Pourquoi détestons-nous les Anglais? Et pourquoi nous le rendent-ils si bien? On qualifie souvent la France et le Royaume-Uni de “meilleurs ennemis” ou pour employer le terme consacré outre-manche de “frenemies”, néologisme issu du mélange des mots friends et ennemies. Et alors que Rishi Sunak, le nouveau Prime Minister, successeur de la conservatrice Liz Truss, et Emmanuel Macron se réunissaient à Paris, le Vendredi 10 mars, pour calmer le jeu après le sulfureux mandat de BoJo (Boris Johnson), il est l’heure de revenir sur la longue, très longue relation qui lie deux voisins si proches, et pourtant si différents, qui adorent se haïr, et détestent s’aimer.

La perfide Albion: ennemi de toujours

Incontournable dans les livres d’Histoire, la Guerre de 100 ans – qui aura finalement duré 116 ans – marque probablement le début d’une longue histoire de “je t’aime, moi non plus” entre les deux pays avec de multiples rebondissements.

_____

(Votre objectif)
D'après le passage cité, combien d'années la Guerre de 100 ans a-t-elle finalement duré ? Le listing qui suit ne joue aucun rôle ici.

(Données enregistrées)

_____

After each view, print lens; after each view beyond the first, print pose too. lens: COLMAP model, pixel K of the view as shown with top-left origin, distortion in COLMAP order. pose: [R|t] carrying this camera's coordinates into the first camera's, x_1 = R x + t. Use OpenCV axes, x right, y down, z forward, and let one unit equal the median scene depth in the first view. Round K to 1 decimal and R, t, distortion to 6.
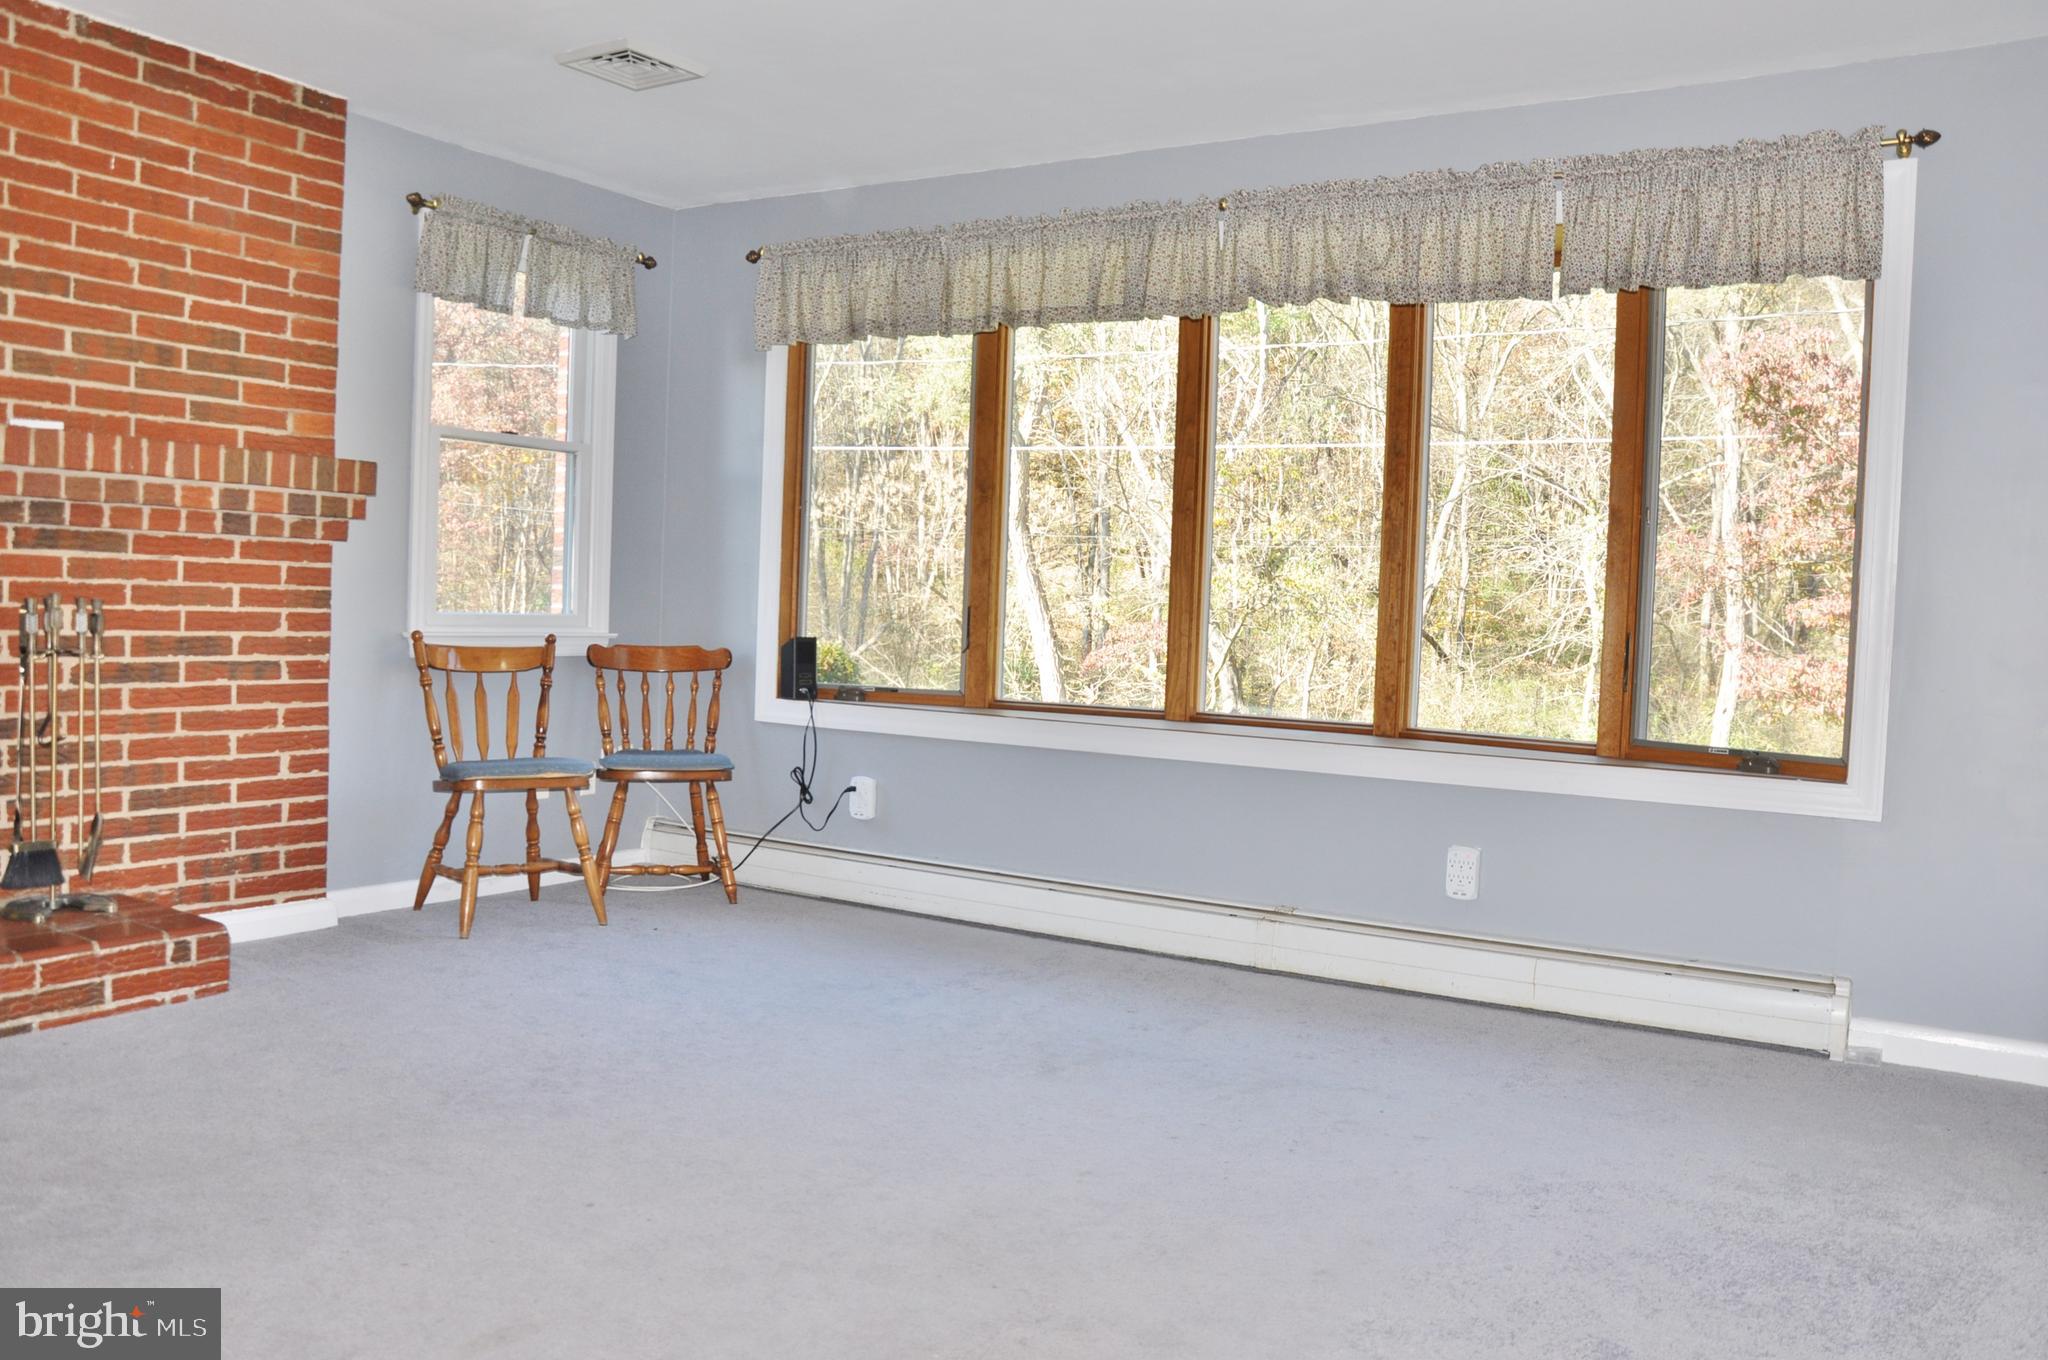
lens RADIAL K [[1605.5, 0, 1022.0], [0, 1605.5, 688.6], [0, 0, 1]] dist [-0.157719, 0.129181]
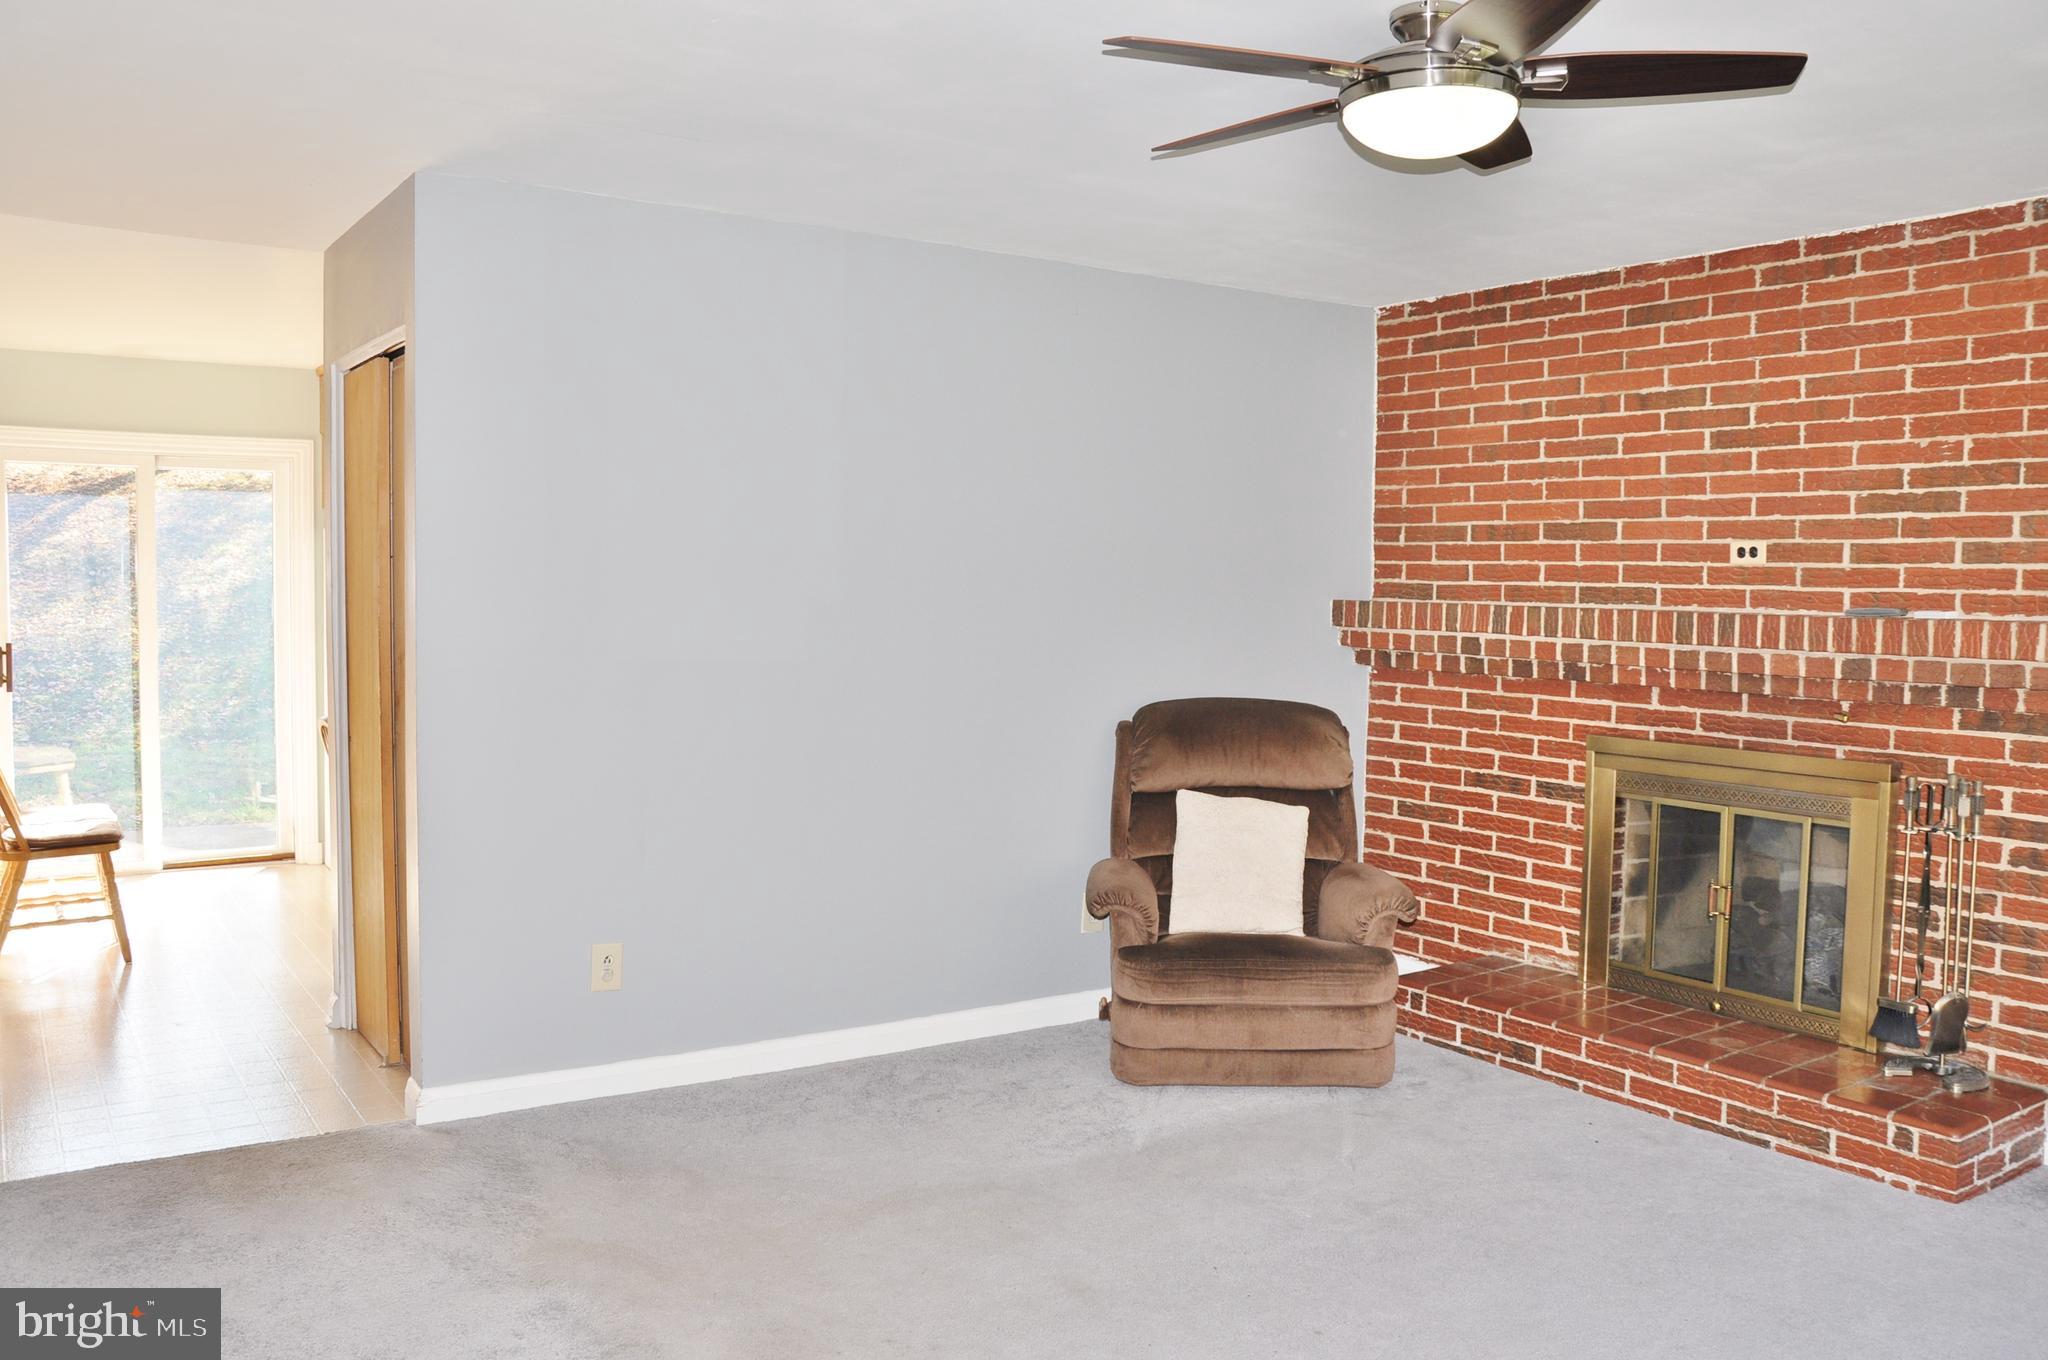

_____

(Exercice corrigé)
116 ans.